#### Task description:
Wherever the word "naming" shows up in the data, report the line it sits in.

******

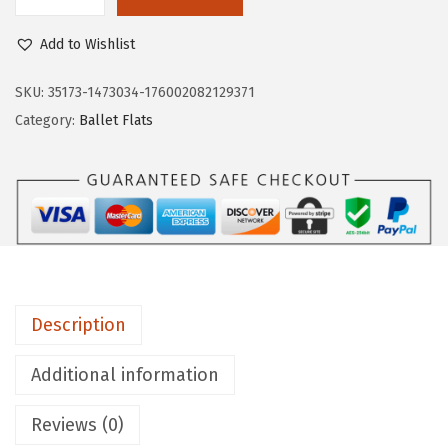
L
$
8
i
8
.
Add to Wishlist
f
0
0
e
SKU:
35173-1473034-176002082129371
.
0
S
Category:
Ballet Flats
0
.
t
0
r
.
i
d
e
W
o
Description
m
e
Additional information
n
Reviews (0)
'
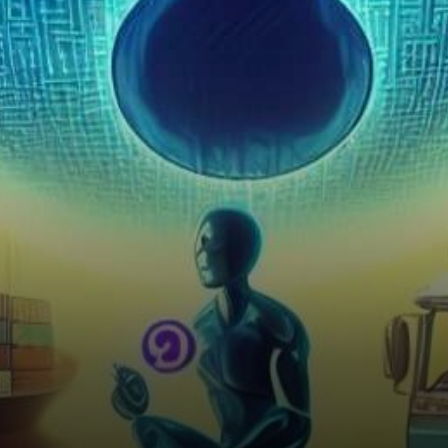
Alliance (FTA), hinted at the…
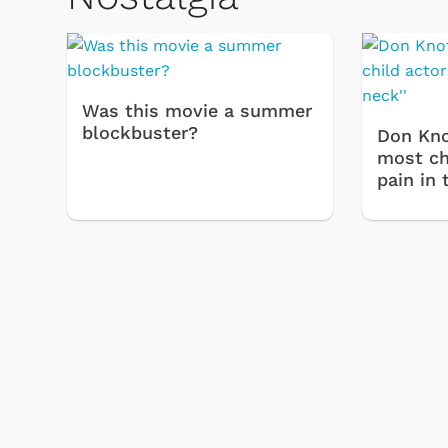
Was this movie a summer
blockbuster?
Don Kno
most chi
pain in 
 Games
Svengoolie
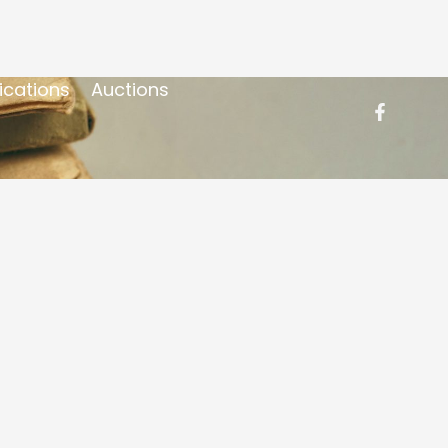
ications
Auctions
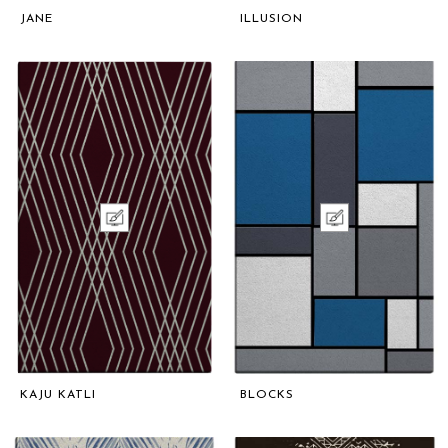
JANE
ILLUSION
KAJU KATLI
BLOCKS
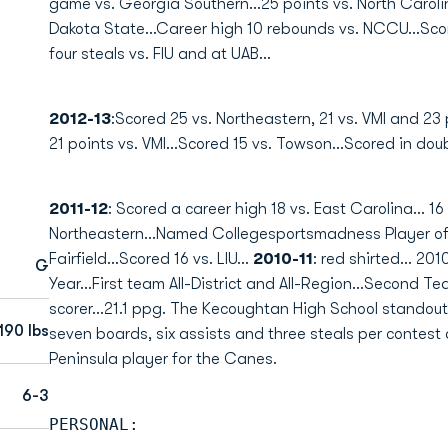
game vs. Georgia Southern...25 points vs. North Caroli
Dakota State...Career high 10 rebounds vs. NCCU...Score
four steals vs. FIU and at UAB...
2012-13
:Scored 25 vs. Northeastern, 21 vs. VMI and 23 
21 points vs. VMI...Scored 15 vs. Towson...Scored in doub
2011-12
: Scored a career high 18 vs. East Carolina... 16 
Northeastern...Named Collegesportsmadness Player of t
Fairfield...Scored 16 vs. LIU...
2010-11
: red shirted... 201
G
Year...First team All-District and All-Region...Second Tea
scorer...21.1 ppg. The Kecoughtan High School standou
190 lbs
seven boards, six assists and three steals per contest as
Peninsula player for the Canes.
6-3
PERSONAL:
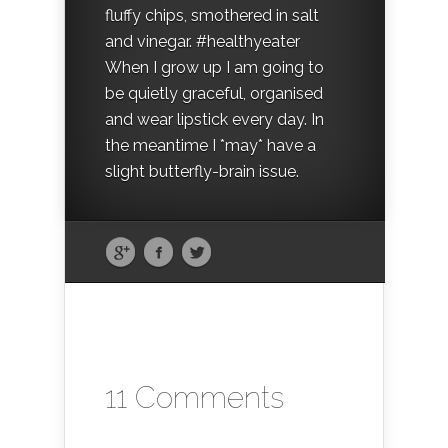
fluffy chips, smothered in salt
and vinegar. #healthyeater
When I grow up I am going to
be quietly graceful, organised
and wear lipstick every day. In
the meantime I *may* have a
slight butterfly-brain issue.
11 Comments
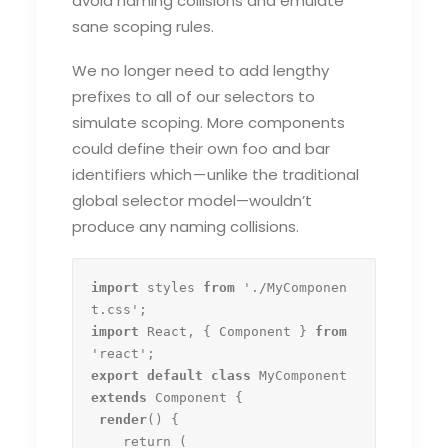
avoid naming collisions and emulate
sane scoping rules.
We no longer need to add lengthy
prefixes to all of our selectors to
simulate scoping. More components
could define their own foo and bar
identifiers which — unlike the traditional
global selector model—wouldn’t
produce any naming collisions.
import
 styles 
from
 './MyComponen
import
 React, { Component } 
from
export default class
 MyComponent 
extends
 Component {

render
() {

    return (
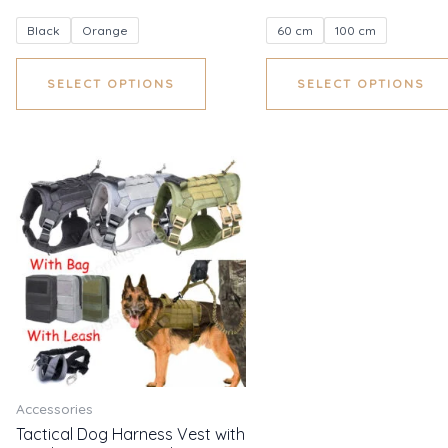
Black
Orange
60 cm
100 cm
SELECT OPTIONS
SELECT OPTIONS
Accessories
Tactical Dog Harness Vest with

******

#### Solution:
avoid naming collisions and emulate
produce any naming collisions.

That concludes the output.